The gods did not reveal, from the beginning,/ All things to us, but in the course of time/ Through seeking we may learn and know things better./ But as for certain truth, no man has known it,/ Nor shall he know it, neither of the gods/ Nor yet of all the things of which I speak./ For even if by chance he were to utter/ The final truth, he would himself not know it: For all is but a woven web of guesses (Xenophanes, Fragments, DK, B 18;35; & 34)
Assume 1, 2:
- All observation is theory-impregnated. (Hanson’s Patterns of Discovery is a good introduction.)
- If all observation is theory-impregnated, observations cannot definitely refute scientific theories: they are conjectural.
- Therefore, if observation (conjecture A) conflicts with scientific theory (conjecture B), there is no way to justify conjecture A or B as wrong.
Surely, some times A will be wrong, other times B will be wrong. Either A or B (or both) could agree with our background knowledge (conjecture C), but that does not make A or B any more justified, since that’s pushing the regress back one more step.

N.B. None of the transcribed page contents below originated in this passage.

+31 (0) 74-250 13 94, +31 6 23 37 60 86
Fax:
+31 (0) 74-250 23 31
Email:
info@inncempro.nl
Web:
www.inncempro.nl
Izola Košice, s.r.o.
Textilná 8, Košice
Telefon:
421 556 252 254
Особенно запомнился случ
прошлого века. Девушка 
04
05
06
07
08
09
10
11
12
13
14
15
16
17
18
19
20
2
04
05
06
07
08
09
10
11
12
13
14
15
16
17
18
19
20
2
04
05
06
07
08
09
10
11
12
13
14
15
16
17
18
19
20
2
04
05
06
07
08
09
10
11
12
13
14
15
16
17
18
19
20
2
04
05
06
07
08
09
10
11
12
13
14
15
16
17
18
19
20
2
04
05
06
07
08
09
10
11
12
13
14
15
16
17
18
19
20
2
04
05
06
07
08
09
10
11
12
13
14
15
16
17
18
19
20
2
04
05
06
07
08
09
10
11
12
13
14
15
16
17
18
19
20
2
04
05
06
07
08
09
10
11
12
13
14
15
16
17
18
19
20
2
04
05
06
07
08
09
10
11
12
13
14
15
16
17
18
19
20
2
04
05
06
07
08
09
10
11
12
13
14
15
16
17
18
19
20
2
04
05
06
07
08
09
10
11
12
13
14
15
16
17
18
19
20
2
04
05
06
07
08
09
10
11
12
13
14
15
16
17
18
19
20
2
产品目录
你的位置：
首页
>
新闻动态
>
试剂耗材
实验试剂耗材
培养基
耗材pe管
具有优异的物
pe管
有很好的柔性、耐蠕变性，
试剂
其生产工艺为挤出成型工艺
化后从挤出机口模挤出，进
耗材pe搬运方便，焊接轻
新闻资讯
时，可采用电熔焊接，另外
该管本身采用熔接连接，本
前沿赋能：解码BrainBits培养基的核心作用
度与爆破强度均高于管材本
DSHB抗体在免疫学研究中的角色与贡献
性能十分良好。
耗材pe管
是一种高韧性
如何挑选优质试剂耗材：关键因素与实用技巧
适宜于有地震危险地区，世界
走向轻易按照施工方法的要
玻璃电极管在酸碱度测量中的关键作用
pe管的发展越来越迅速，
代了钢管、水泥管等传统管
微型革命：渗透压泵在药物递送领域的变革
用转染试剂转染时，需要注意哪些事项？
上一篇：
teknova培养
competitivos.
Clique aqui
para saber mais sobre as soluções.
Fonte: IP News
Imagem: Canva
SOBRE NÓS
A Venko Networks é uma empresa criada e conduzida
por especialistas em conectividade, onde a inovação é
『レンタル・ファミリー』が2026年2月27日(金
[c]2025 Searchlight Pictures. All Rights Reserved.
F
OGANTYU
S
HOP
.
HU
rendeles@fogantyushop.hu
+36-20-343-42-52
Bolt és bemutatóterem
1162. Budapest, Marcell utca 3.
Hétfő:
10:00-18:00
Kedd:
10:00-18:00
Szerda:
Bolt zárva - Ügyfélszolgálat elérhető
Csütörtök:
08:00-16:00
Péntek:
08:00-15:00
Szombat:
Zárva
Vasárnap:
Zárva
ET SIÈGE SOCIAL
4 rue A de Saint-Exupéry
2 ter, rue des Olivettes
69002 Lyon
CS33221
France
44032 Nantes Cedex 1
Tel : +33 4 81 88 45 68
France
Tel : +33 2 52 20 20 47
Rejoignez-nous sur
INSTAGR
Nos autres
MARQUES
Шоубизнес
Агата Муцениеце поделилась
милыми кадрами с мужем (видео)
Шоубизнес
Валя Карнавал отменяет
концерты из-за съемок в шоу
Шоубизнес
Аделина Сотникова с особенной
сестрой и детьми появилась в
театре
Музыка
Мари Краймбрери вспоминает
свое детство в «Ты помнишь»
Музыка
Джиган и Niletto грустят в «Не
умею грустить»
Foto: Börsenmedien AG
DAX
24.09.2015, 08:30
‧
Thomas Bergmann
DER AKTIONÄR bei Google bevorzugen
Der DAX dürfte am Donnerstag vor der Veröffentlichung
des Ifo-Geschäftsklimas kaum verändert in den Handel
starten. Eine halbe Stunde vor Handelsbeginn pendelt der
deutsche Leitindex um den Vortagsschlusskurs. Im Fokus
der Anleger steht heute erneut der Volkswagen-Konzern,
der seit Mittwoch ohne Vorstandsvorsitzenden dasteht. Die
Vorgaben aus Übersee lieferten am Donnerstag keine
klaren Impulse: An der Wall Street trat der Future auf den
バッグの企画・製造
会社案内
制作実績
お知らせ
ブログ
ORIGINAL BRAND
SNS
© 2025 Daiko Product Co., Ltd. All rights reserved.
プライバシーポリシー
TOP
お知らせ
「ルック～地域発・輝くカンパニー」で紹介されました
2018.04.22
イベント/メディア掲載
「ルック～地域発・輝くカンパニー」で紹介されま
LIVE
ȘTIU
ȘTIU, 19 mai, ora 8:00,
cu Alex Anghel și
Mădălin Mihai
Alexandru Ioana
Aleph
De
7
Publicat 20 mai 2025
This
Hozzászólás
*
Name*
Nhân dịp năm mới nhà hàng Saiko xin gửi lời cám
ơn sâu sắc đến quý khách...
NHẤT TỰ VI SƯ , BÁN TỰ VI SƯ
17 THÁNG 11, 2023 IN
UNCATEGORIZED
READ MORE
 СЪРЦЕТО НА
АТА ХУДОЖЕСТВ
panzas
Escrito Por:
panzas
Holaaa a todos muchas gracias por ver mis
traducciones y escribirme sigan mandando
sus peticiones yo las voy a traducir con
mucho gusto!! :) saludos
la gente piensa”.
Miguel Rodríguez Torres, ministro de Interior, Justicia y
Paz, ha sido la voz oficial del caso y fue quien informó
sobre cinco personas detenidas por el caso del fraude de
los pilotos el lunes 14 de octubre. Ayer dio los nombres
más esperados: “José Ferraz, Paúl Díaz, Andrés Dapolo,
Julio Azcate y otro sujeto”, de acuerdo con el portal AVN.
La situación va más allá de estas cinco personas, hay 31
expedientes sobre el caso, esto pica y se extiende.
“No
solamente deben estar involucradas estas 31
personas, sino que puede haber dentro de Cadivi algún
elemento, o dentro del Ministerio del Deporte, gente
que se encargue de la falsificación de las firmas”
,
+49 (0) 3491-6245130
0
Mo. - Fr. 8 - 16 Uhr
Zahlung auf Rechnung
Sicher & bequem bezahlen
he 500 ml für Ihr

If observation is repeatedly corroborated, that is no sign that it is correct (the problem of induction, natch). Even if observation is known to be correct, that does not entail the falsity of conjecture B: there could be a problem with the experimental setup (conjecture D) or an auxiliary hypothesis (conjecture E).
Maybe Democritus was on to something when he said, “We know nothing in reality; for truth lies in an abyss.” Which conjecture is refuting which? Or is everything we know (or think we know) tentative and provisional, subject to future change? A “woven web of guesses” sits fine with me.